Abstract

Nineteen sediment cores from the Madeira, Seine, Tagus and Nares Abyssal Plains and the Alboran Sea have been used to evaluate the speciation, fluxes and diagenesis of iodine in the deep sea. The sediments have surficial molar I/C ratios of 10–30 × 10 −4 in excess of previous reported values for planktonic material (~1 × 10 −4). Solid phase I contents decrease exponentially with depth corresponding to decomposition rate constants of 5–260 × 10 −6 yr −1 which vary with the carbon accumulation rate.

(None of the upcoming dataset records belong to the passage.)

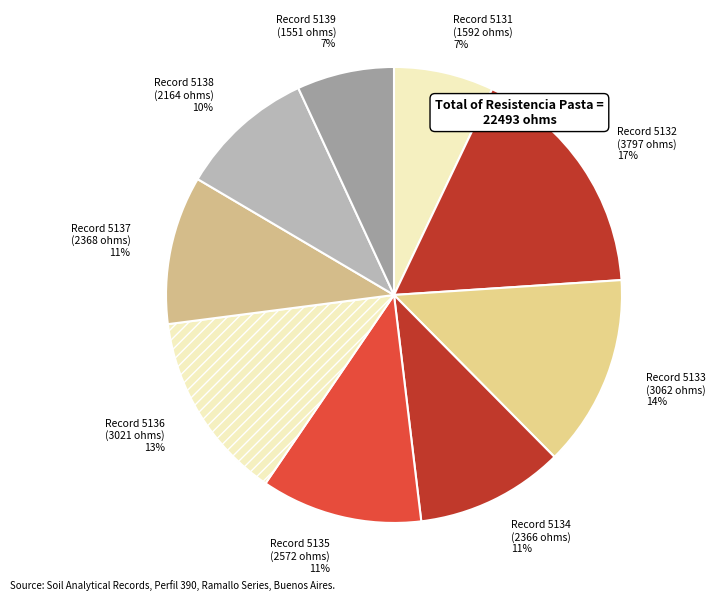

True or false: Record 5139 accounts for 1% of the total.

False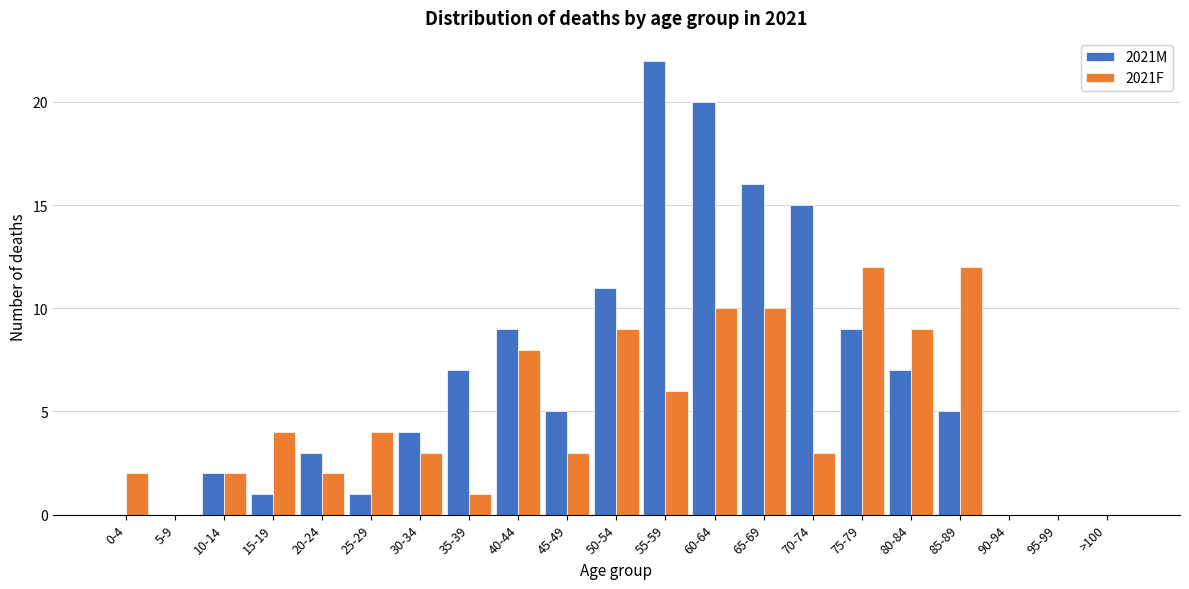

True or false: 2021M has a value of 4 at 80-84.

False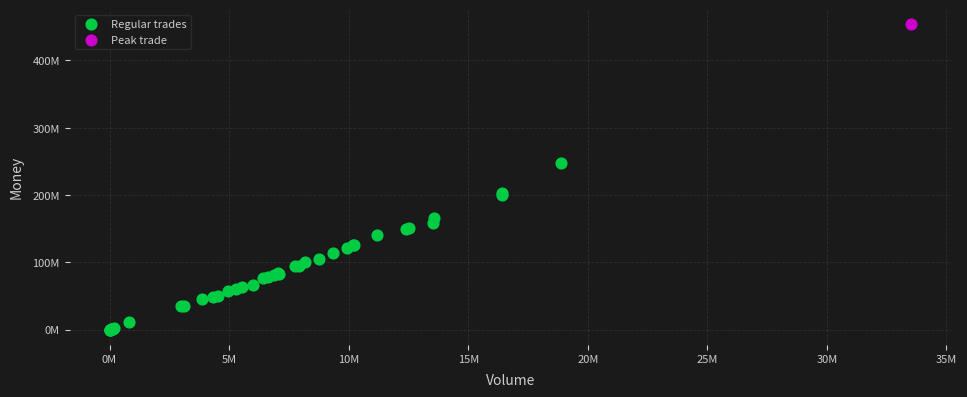

What are all the series names shown in the legend?

Regular trades, Peak trade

Iodine species in the pore waters follow a vertical sequence of four zones: 1. a zone of I − production where total dissolved iodine (∑I) concentrations initially increase at the seawater-sediment interface; 2. a zone of I − oxidation where interconversion of I − to IO − 3 occurs; 3. a zone of IO − 3 reduction where interconversion of IO − 3 back to I − occurs which corresponds to the suboxic part of the sediment column; and 4. a further zone of I − production which is confined to the lower anoxic part of the sediment column. Benthic ∑I fluxes in the Madeira Abyssal Plain measured from shipboard incubation experiments and calculated from porewater gradients are similar, averaging 0.55 and 0.36 × 10 −8 μmol cm −2 sec −, respectively. In the surface sediment the observed I enrichment results from a quasi-closed cycle for iodine initially involving release of I − from decomposing marine organic matter followed by rapid removal onto organic matter at the sediment-seawater interface where I/C regeneration ratios of up to 200 × 10 −4 are found, lodate reduction occurs during suboxic diagenesis, after denitrification and before MnO 2 reduction, consistent with the sequence of reactions predicted from the free energy yields for organic matter oxidation. There is some further I − production in the anoxic section of sediments but at much smaller rates than occur during the interfacial diagenetic cycling.